Bio-Responsive Carriers for Controlled Delivery of Doxorubicin to Cancer Cells
Gheorghe Fundueanu,
Marieta Constantin,
Mihaela Turtoi,
Sanda-Maria Bucatariu,
Bogdan Cosman,
Maria Anghelache,
Geanina Voicu,
Manuela Calin
Affiliations
Gheorghe Fundueanu
Department of Natural Polymers, Bioactive and Biocompatible Materials, “Petru Poni” Institute of Macromolecular Chemistry of the Romanian Academy, 700487 Iasi, Romania
Marieta Constantin
Department of Natural Polymers, Bioactive and Biocompatible Materials, “Petru Poni” Institute of Macromolecular Chemistry of the Romanian Academy, 700487 Iasi, Romania
Mihaela Turtoi
“Medical and Pharmaceutical Bionanotechnologies” Laboratory, Institute of Cellular Biology and Pathology “Nicolae Simionescu” of the Romanian Academy, 050568 Bucharest, Romania
Sanda-Maria Bucatariu
Department of Natural Polymers, Bioactive and Biocompatible Materials, “Petru Poni” Institute of Macromolecular Chemistry of the Romanian Academy, 700487 Iasi, Romania
Bogdan Cosman
Department of Natural Polymers, Bioactive and Biocompatible Materials, “Petru Poni” Institute of Macromolecular Chemistry of the Romanian Academy, 700487 Iasi, Romania
Maria Anghelache
“Medical and Pharmaceutical Bionanotechnologies” Laboratory, Institute of Cellular Biology and Pathology “Nicolae Simionescu” of the Romanian Academy, 050568 Bucharest, Romania
Geanina Voicu
“Medical and Pharmaceutical Bionanotechnologies” Laboratory, Institute of Cellular Biology and Pathology “Nicolae Simionescu” of the Romanian Academy, 050568 Bucharest, Romania
Manuela Calin
“Medical and Pharmaceutical Bionanotechnologies” Laboratory, Institute of Cellular Biology and Pathology “Nicolae Simionescu” of the Romanian Academy, 050568 Bucharest, Romania
The cellular internalization of drug carriers occurs via different endocytic pathways that ultimately involve the endosomes and the lysosomes, organelles where the pH value drops to 6.0 and 5.0, respectively. We aimed to design and characterize pH/temperature-responsive carriers for the effective delivery of the anti-tumoral drug doxorubicin. To this purpose, poly(N-isopropylacrylamide-co-vinylimidazole) was synthesized as an attractive pH/temperature-sensitive copolymer. Microspheres made of this copolymer, loaded with doxorubicin (MS-DXR), disintegrate in monodisperse nanospheres (NS-DXR) under conditions similar to that found in the bloodstream (pH = 7.4, temperature of 36 °C) releasing a small amount of payload. However, in environments that simulate the endosomal and lysosomal conditions, nanospheres solubilize, releasing the entire amount of drug. We followed the NS-DXR internalization using two cancer cell lines, hepatic carcinoma HepG2 cells and lung adenocarcinoma A549 cells. The data showed that NS-DXR are internalized to a greater extent by HepG2 cells than A549 cells, and this correlated with increased cytotoxicity induced by NS-DXR in HepG2 cells compared with A549 cells.
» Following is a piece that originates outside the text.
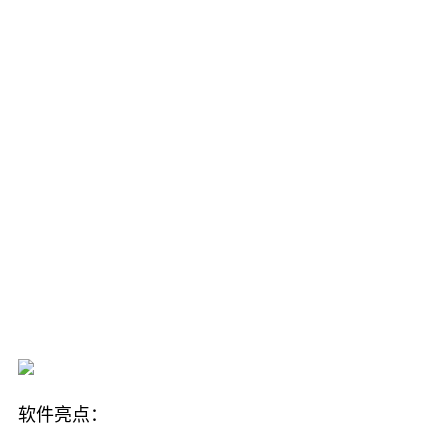
软件亮点：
Moreover, NS-DXR particles do not cause hemolysis and erythrocytes aggregation. Administered in vivo, NS-DXR localized in the liver and kidneys of mice, and the loading of DXR into NS resulted in the reduced renal clearance of DXR. In conclusion, the newly developed poly(N-isopropylacrylamide-co-vinyl imidazole) particles are biocompatible and may be introduced as carriers for doxorubicin to hepatic tumors.